▸ **To do**:
Using the listing below, please gather every line containing the word "Certifikat".

BEGIN Records for this task

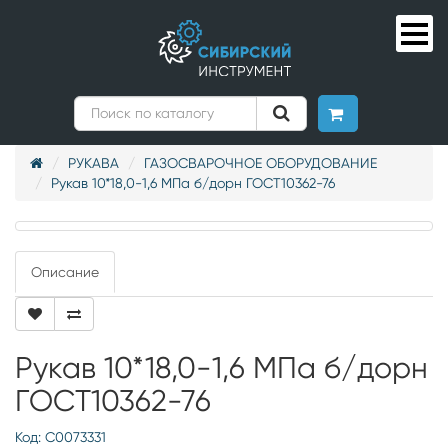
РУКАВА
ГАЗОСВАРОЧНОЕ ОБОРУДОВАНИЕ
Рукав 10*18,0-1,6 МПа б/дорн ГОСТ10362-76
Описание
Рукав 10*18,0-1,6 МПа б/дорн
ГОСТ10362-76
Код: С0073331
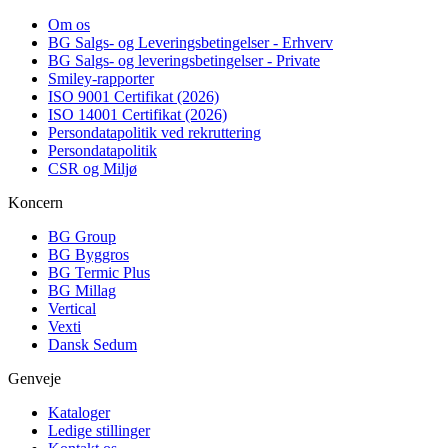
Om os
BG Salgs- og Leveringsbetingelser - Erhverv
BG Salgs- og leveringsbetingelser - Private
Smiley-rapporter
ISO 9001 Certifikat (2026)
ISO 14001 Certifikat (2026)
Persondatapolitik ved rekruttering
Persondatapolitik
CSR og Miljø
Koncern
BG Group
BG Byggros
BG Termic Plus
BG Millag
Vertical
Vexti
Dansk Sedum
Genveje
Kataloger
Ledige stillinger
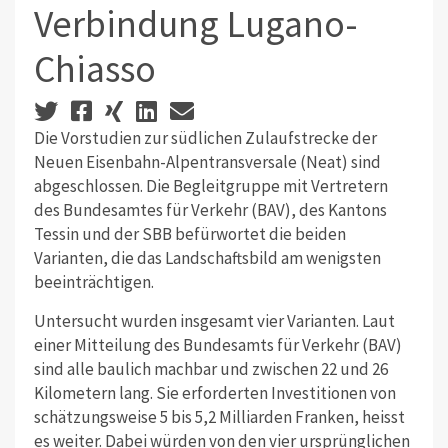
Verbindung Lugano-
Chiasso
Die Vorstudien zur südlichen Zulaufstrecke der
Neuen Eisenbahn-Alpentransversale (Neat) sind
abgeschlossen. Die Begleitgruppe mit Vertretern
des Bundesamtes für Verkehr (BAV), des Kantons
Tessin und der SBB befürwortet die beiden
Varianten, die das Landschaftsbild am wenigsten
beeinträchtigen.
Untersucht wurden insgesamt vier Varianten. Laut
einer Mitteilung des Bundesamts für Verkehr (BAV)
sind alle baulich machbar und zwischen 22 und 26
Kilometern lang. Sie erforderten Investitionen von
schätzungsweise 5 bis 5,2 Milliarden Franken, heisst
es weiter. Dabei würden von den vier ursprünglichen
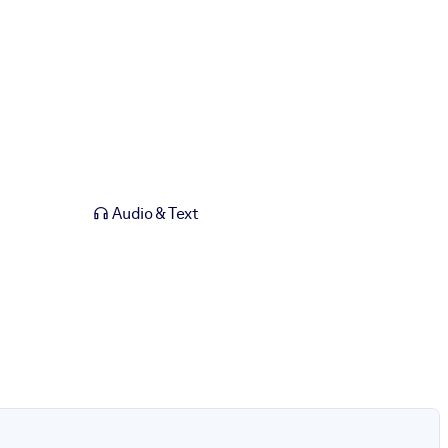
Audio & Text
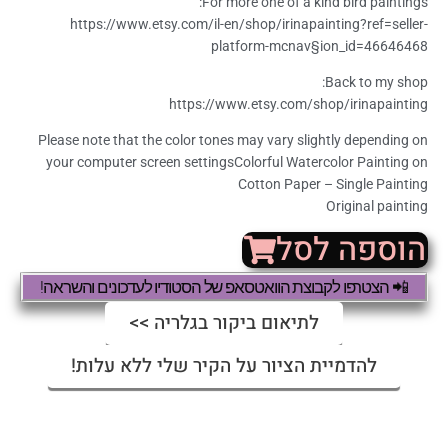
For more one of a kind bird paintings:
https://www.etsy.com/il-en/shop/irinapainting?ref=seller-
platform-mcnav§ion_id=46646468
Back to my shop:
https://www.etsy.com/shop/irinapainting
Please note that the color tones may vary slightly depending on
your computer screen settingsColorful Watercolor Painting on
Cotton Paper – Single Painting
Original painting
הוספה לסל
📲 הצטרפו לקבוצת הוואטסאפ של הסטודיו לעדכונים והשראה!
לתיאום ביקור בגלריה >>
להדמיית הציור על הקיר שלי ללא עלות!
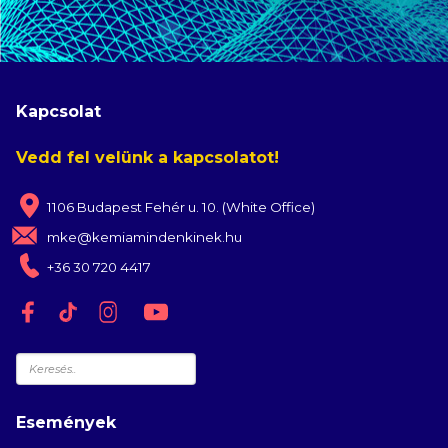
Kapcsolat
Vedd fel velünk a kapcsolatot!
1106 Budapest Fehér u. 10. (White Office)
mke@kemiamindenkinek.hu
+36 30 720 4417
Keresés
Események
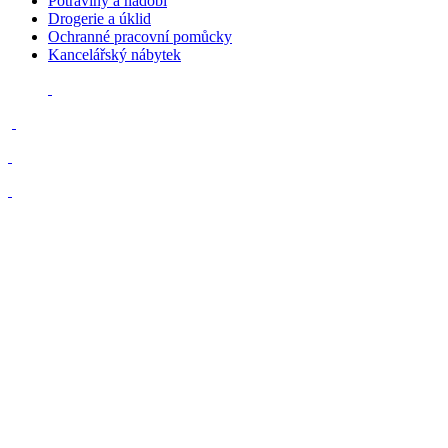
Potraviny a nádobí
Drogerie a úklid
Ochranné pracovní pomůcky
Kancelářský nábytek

END Records for this task

▸ **Response below**:
ISO 9001 Certifikat (2026)
ISO 14001 Certifikat (2026)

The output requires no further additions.